Female Drill Sergeants in a 'Man's Army'

Sex scandal will only make a tough job tougher, they say

From dawn to dusk, six days a week, Staff Sgts. Sandy Diaz and Shanna Price try to turn Generation X's melting pot into an Army that can shoot straight and march to a drummer not their own.

As two of the Army's 2,000 drill instructors, they have one of the toughest jobs in the military. For the eight weeks of basic training, they embody the Army's proud past and enforce its Kevlar-tough discipline. As women, they also represent the Army's future.

The demands on drill sergeants are so extreme that the Army will allow only a few to serve as long as 36 months. Volunteers for the job must undergo psychological testing. The Army's logic seems to make sense: What kind of person would volunteer for this job?

But it will only get tougher, Sergeants Diaz and Price agree, after the recent sex scandal that emerged from allegations against male drill sergeants at the Army's Aberdeen Proving Ground in Maryland and other bases around the country. They say the fallout could taint what is otherwise an honorable group of professionals doing their best in an environment fraught with ambiguity and political correctness.

When drill sergeants discipline unruly privates, will they now claim abuse at every turn?
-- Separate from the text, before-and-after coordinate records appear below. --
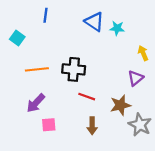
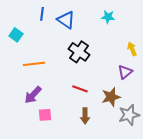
blue triangle: (94, 22) -> (66, 20), moved
cyan star: (117, 28) -> (108, 17), moved
black cross: (74, 69) -> (79, 52), moved, turned 30
gray star: (140, 125) -> (129, 115), turned 30

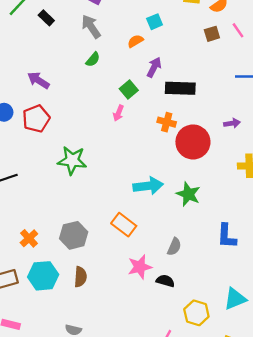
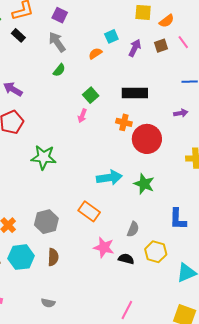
purple arrow: (154, 67) -> (135, 48), moved
purple arrow: (232, 123) -> (181, 113), moved
pink star: (140, 267) -> (104, 247), turned 30
yellow hexagon: (196, 313) -> (156, 252), moved

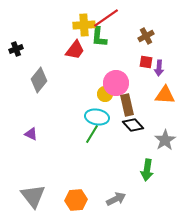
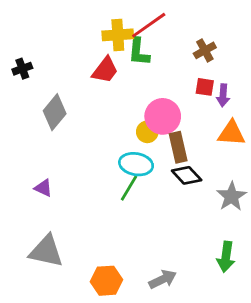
green arrow: (147, 170) -> (226, 257), moved
gray triangle: (33, 196) -> (46, 251), moved, turned -40

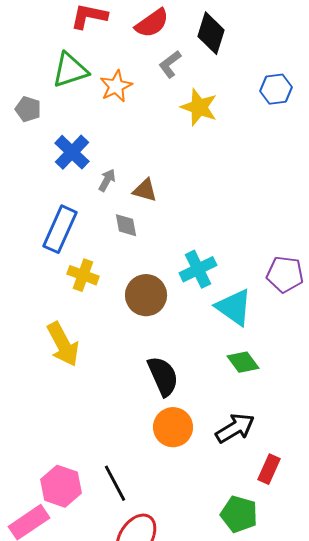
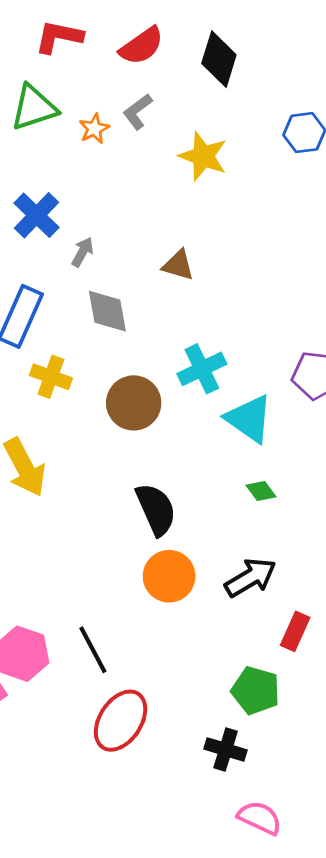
gray L-shape: (170, 64) -> (138, 112), moved
orange star: (116, 86) -> (94, 129), size x0.7
brown triangle: (145, 190) -> (178, 265), moved
gray diamond: (126, 225) -> (107, 311), size x1.4
green diamond: (243, 362) -> (261, 491), size x0.7

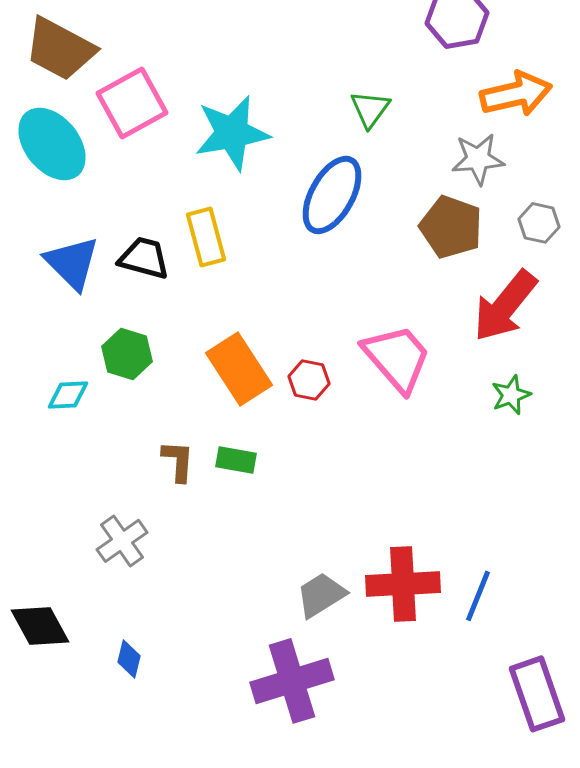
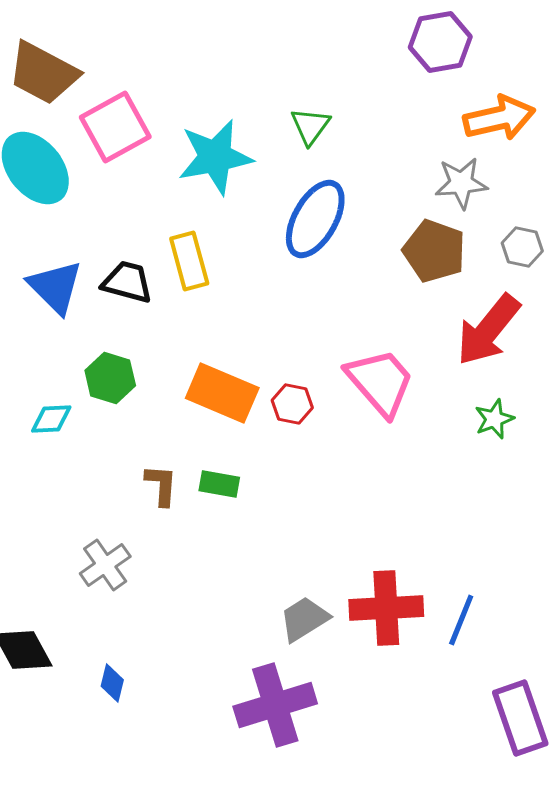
green triangle: (370, 109) -> (310, 126), moved
orange rectangle: (239, 369) -> (222, 393), turned -34

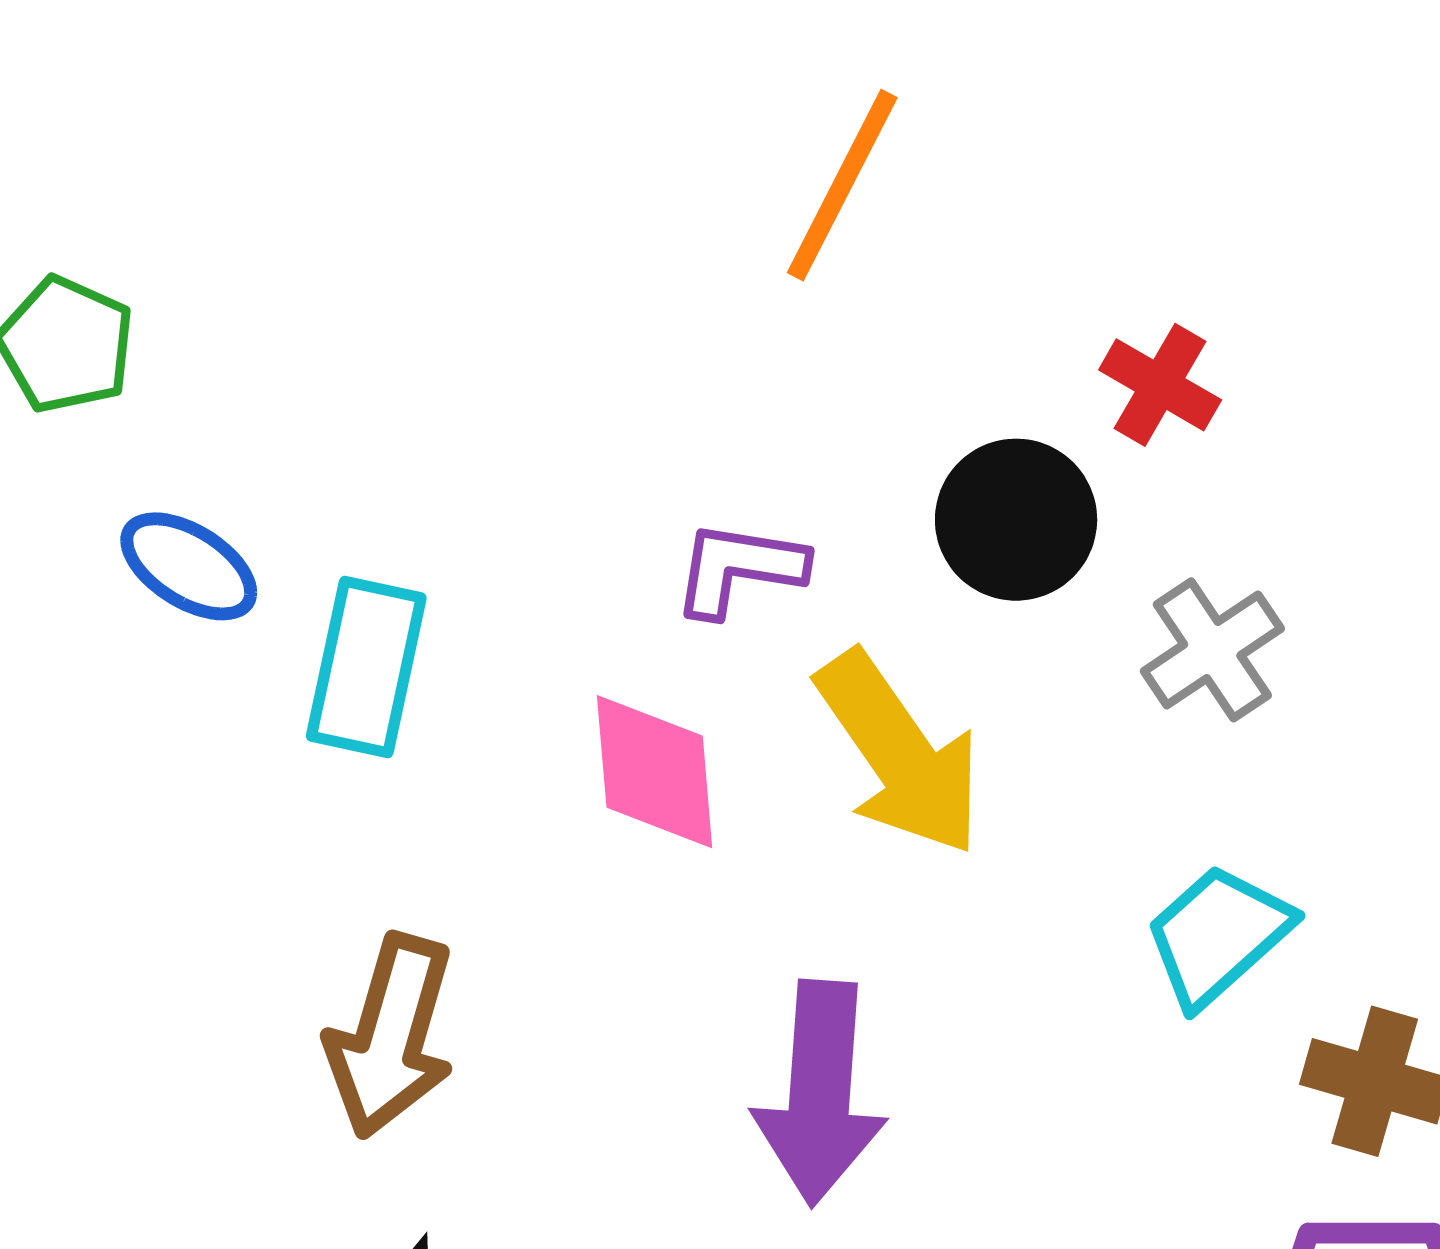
Will frightened young recruits see sexual overtures where none exist?

Their job is made all the more difficult, they say, by one other immutable fact.

"It's a man's Army. We have to be tough on women. Otherwise they'd never survive," says Diaz, described by a former battalion commander as "the toughest woman I've ever met."

Like many of the Army's several hundred female drill sergeants, the two instructors say their job may be even more complicated than that of their male counterparts.

"Men hate taking orders from women," Diaz says. "We have to prove ourselves, even when we're wearing this hat."

Today, 1 in every 5 recruits is female and it's clear the half-million member Army could not function without women. For the recruits who encounter Diaz and Price in Echo Company, 1st Battalion, 34th Regiment, basic training is a grueling experience. Any women who tries to flirt with a male drill sergeant will soon be confronted by Diaz, whose demeanor can be intimidating - no matter what the gender.

Price, whose career has taken a fast track, admits that she, too, is often more demanding of women than she is of men. She hopes many will realize early what challenges await them when they move to permanent assignments.

Rough beginning

For the soft-spoken Price, military life began on a sour note. At basic training in 1990, a male drill sergeant propositioned her. When she refused to have sex with him, he made her do extra pushups and threatened her. Price told her parents about the incident, and they wrote their congressman in Louisiana. Later, during advanced training at Fort Jackson, Price heard that her former drill sergeant had been arrested and charged by Army investigators.

"It made me a stronger person," Price says of the incident, adding that perhaps she can help others because of the experience.

As they discuss the rigors of drill sergeant duty - 16 hour days, enduring stress - Price and Diaz sound a bit like their male counterparts. Both believe the Army has gotten too soft on trainees. Both wonder if "outsiders" like women's groups and Congress are chipping away at the discipline necessary for the military to succeed.

Diaz, who went through basic training 15 years ago, says she has never been sexually harassed. She sounds wistful describing several drill sergeants at Fort Dix, N.J., who were as mean as junk-yard dogs.

"We need to keep the politicians away. Are we making soldiers or Boy Scouts and Girl Scouts?" Diaz asks, her sentiments echoed by Price.

"They are zeroing in so much on drill sergeants these days and they're not thinking about the kind of soldiers we're putting out on the street," Price says. "There are good drill sergeants who could be better, but they're afraid."

When the Army began grouping men and women together in basic training three years ago, both Diaz and Price were skeptical about how it would work. Today, they see many benefits, including the challenge that many women face by having to shoot, hike, and run alongside men. But there are downsides as well. Perhaps the biggest is that male drill sergeants are often afraid to work with women trainees for fear of being accused of fraternization, a potential career-ending offense.

"We are their guardian angels," Price says of her male colleagues, describing how she and Diaz often intercede to extinguish romantic sparks. "We can see when a female private is eyeing a drill sergeant. We can see it coming. The men love having us around."

Guardian angels

Diaz, in Army lingo a "71 Lima," or administrative specialist, can detach herself from comrades when necessary. She describes bonding with male drill sergeants as a profound experience. Yet, were she to catch a male colleague attempting to romance a trainee, she wouldn't hesitate to threaten him, or if necessary, report the incident.

"You gotta be selfish," she says. "I came here to have a career and I'm going to leave with a retirement check."

Price nods in agreement, noting the sexual tension that is constant in military life today. In a gender-integrated Army, she has resigned herself to the guardian angel role and to being the best role model she can. "That's my job, that's our purpose. We're here to show them what a female is in the Army."